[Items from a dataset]
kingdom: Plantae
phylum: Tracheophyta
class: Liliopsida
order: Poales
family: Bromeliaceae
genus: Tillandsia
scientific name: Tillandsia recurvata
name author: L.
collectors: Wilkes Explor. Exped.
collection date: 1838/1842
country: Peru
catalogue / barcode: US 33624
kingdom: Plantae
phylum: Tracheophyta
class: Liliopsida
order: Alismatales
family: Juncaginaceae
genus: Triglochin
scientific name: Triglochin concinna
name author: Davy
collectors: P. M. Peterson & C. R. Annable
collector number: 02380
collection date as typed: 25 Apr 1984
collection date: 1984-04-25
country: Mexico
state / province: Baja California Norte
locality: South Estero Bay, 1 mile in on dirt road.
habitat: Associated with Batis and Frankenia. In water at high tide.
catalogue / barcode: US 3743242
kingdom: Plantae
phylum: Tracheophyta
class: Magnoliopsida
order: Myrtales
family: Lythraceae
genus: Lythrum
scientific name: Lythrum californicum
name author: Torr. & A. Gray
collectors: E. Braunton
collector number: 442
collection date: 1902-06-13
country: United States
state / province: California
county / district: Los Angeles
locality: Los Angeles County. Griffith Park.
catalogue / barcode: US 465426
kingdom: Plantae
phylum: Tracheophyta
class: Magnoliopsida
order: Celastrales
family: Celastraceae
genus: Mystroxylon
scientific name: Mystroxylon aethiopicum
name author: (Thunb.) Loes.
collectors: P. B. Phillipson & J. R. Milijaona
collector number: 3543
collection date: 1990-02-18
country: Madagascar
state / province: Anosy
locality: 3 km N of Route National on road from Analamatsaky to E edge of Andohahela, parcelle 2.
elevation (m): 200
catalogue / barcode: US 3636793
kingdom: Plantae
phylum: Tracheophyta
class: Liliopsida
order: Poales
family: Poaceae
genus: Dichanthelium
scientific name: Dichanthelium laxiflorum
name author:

### JOB
Copy the material above word for word, keeping every line unchanged.

### RESULT BELOW
kingdom: Plantae
phylum: Tracheophyta
class: Liliopsida
order: Poales
family: Bromeliaceae
genus: Tillandsia
scientific name: Tillandsia recurvata
name author: L.
collectors: Wilkes Explor. Exped.
collection date: 1838/1842
country: Peru
catalogue / barcode: US 33624
kingdom: Plantae
phylum: Tracheophyta
class: Liliopsida
order: Alismatales
family: Juncaginaceae
genus: Triglochin
scientific name: Triglochin concinna
name author: Davy
collectors: P. M. Peterson & C. R. Annable
collector number: 02380
collection date as typed: 25 Apr 1984
collection date: 1984-04-25
country: Mexico
state / province: Baja California Norte
locality: South Estero Bay, 1 mile in on dirt road.
habitat: Associated with Batis and Frankenia. In water at high tide.
catalogue / barcode: US 3743242
kingdom: Plantae
phylum: Tracheophyta
class: Magnoliopsida
order: Myrtales
family: Lythraceae
genus: Lythrum
scientific name: Lythrum californicum
name author: Torr. & A. Gray
collectors: E. Braunton
collector number: 442
collection date: 1902-06-13
country: United States
state / province: California
county / district: Los Angeles
locality: Los Angeles County. Griffith Park.
catalogue / barcode: US 465426
kingdom: Plantae
phylum: Tracheophyta
class: Magnoliopsida
order: Celastrales
family: Celastraceae
genus: Mystroxylon
scientific name: Mystroxylon aethiopicum
name author: (Thunb.) Loes.
collectors: P. B. Phillipson & J. R. Milijaona
collector number: 3543
collection date: 1990-02-18
country: Madagascar
state / province: Anosy
locality: 3 km N of Route National on road from Analamatsaky to E edge of Andohahela, parcelle 2.
elevation (m): 200
catalogue / barcode: US 3636793
kingdom: Plantae
phylum: Tracheophyta
class: Liliopsida
order: Poales
family: Poaceae
genus: Dichanthelium
scientific name: Dichanthelium laxiflorum
name author:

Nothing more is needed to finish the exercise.